The division bench comprising Justice V Chitambaresh and Justice Satish Ninan disagreed with that view, noting that similar restriction was applicable to commercial banks as well, as per Section 9 of the Banking Regulation Act. Tracing the legislative wisdom behind such restriction, the division bench observed: The object of these statutory provisions is to persuade the co-operative banks or the banking companies to sell the non-banking asset and liquefy the same in cash for it to be available as working capital. Otherwise the non-banking assets would remain as a stumbling block paralyzing the entire banking system thereby producing results which are totally counter-productive. There will be liquidity crunch for the bank either to lend money to the borrowers or to pay interest to the depositors if a sizeable portion of the working capital is sunk in such assets for long.

The court also went on to state that co-operative banks and commercial banks cannot be treated as forming a single class.  The motive of operation of co-operative banks is 'service' whereas the motive of operation of commercial banks is 'profit' and therefore both cannot be treated on par to test the plea of discrimination. The borrowers of the cooperative banks are member shareholders having a definite say in the lending policy of the bank obviously on account of their voting power. But the borrowers of the commercial banks are only account holders with no voting power and the lending policy of the bank is governed by the regulations of the Reserve Bank of India. The co-operative banks usually cater to the credit needs of agriculturists whereas the commercial banks provide short-term finance to industry, trade and commerce. The co-operative banks have comparatively less variety of services and offer lesser rate of interest whereas commercial banks have an array of services and offer slightly higher rate of interest. The co-operative banks is a separate class by itself when compared to the commercial banks and the classification is based on an intelligible differentia.

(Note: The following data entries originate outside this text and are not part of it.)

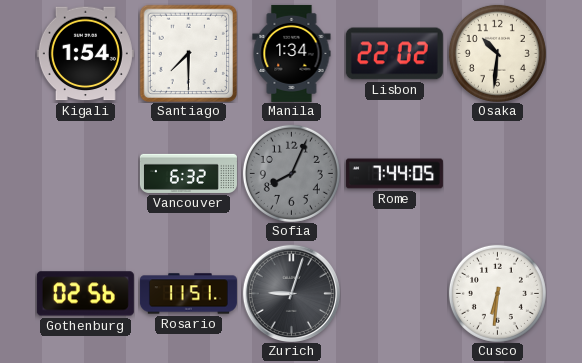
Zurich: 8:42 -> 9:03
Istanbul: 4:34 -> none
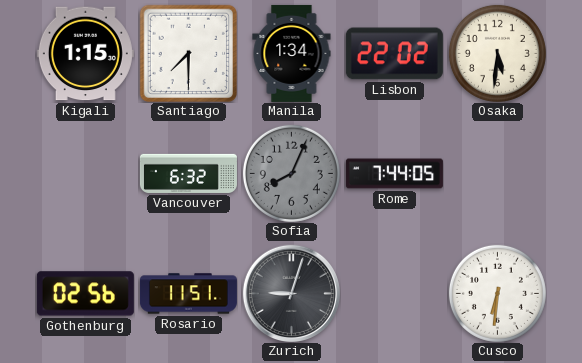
Kigali: 1:54 -> 1:15
Osaka: 10:31 -> 5:31
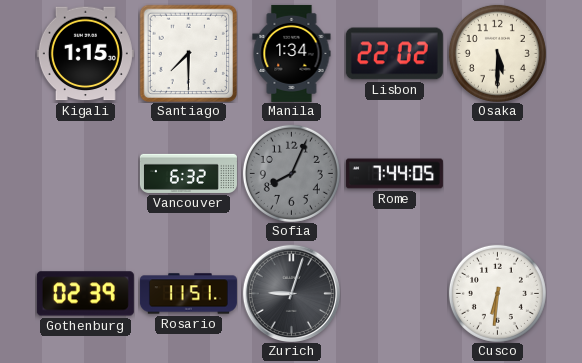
Osaka: 5:31 -> 5:30
Gothenburg: 02:56 -> 02:39
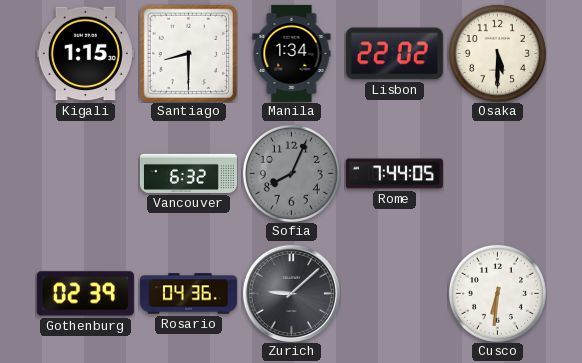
Santiago: 7:30 -> 8:30
Rosario: 11:51 -> 04:36
Zurich: 9:03 -> 9:08
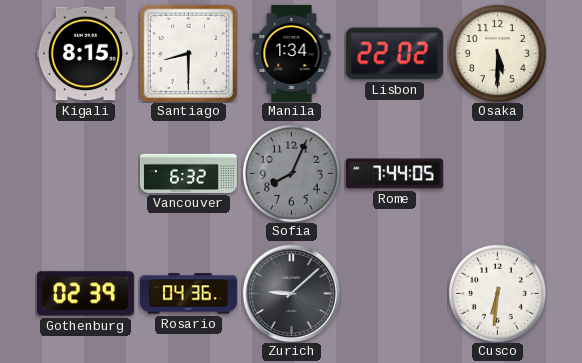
Kigali: 1:15 -> 8:15
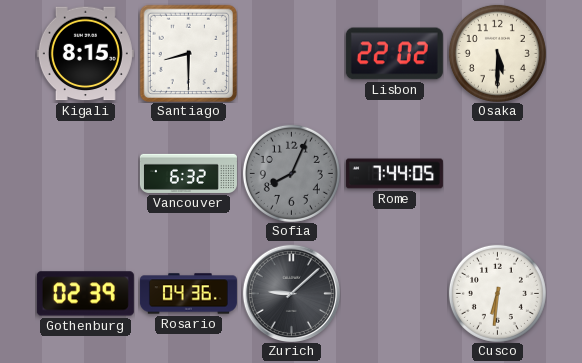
Manila: 1:34 -> none
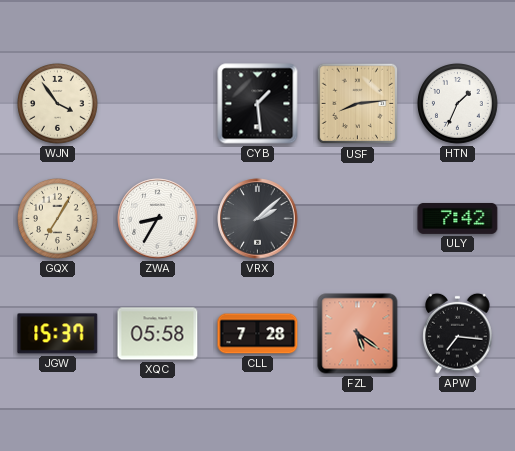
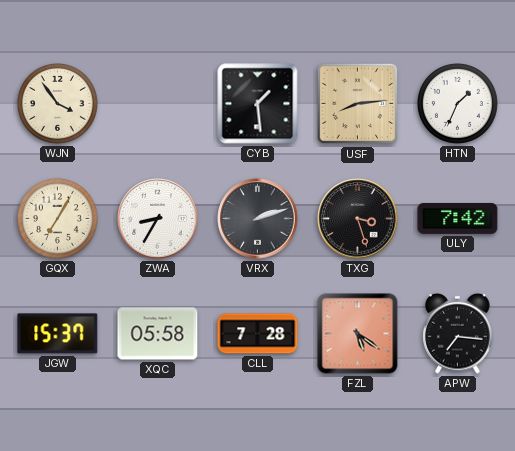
VRX: 2:08 -> 2:12
TXG: none -> 3:27
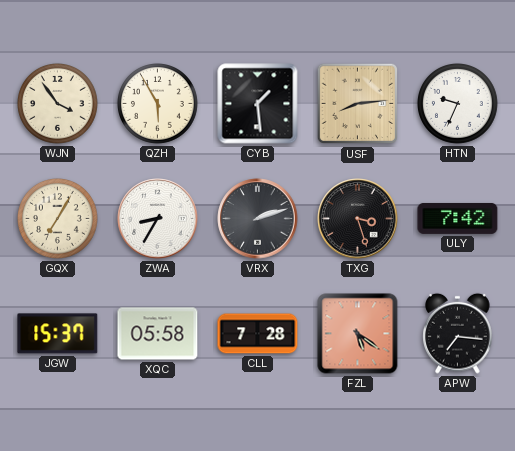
QZH: none -> 5:55
HTN: 1:34 -> 9:34
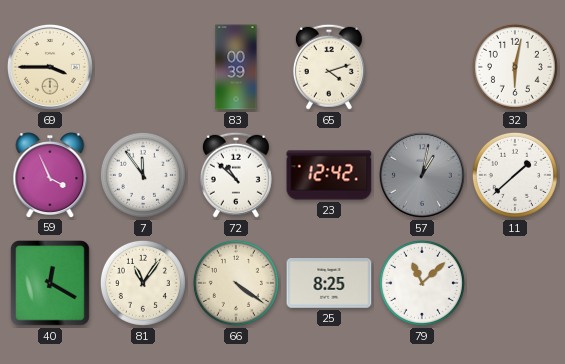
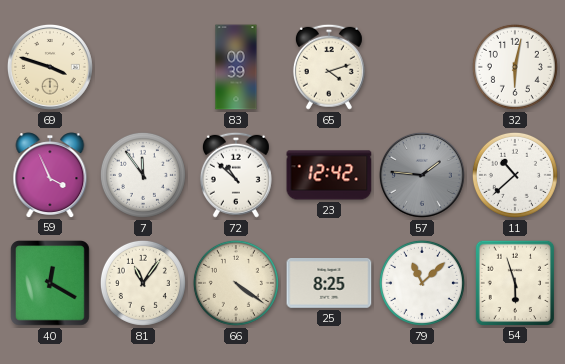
69: 3:45 -> 3:48
57: 1:02 -> 1:46
11: 1:38 -> 10:38
54: none -> 5:57
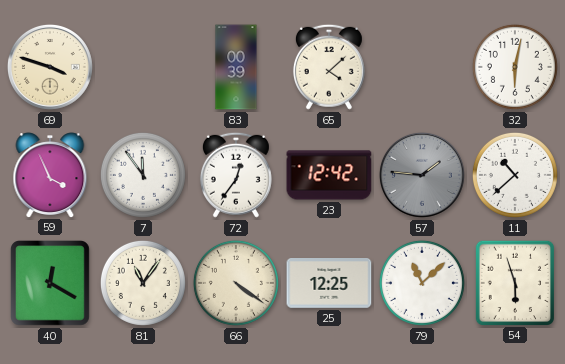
65: 4:12 -> 4:08
72: 10:52 -> 12:36
25: 8:25 -> 12:25
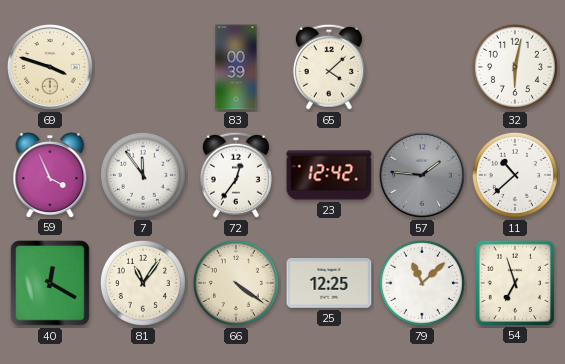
54: 5:57 -> 6:57
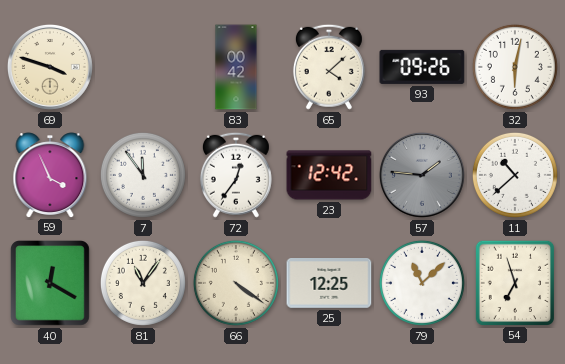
83: 00:39 -> 00:42
93: none -> 09:26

The matter arose out of a litigation initiated by a borrower seeking re-conveyance of the mortgaged property from the bank, which had purchased the same in the auction sale held for realization of arrears. The government had intervened in the meantime, directing the bank to give option to the borrower to take back the property on clearing off the dues. The Lok Ayukta had also intervened, directing the bank to act as per Section 56A. The bank challenged the Lok Ayukta order and also the vires of Section 56A. The borrower filed writ petition, challenging the sale, and also seeking to direct the bank to act as per the direction of the government.

The single bench had accepted the challenge of the bank against Section 56A, while refusing the prayers of the borrower. The division bench also did not grant any relief to the borrower, observing that the challenge was belated. It noted that the borrower was estopped from challenging the sale, as he had withdrawn his earlier writ petitions on the issue. It added that the government has no power to intervene in the issue between the bank and the borrower.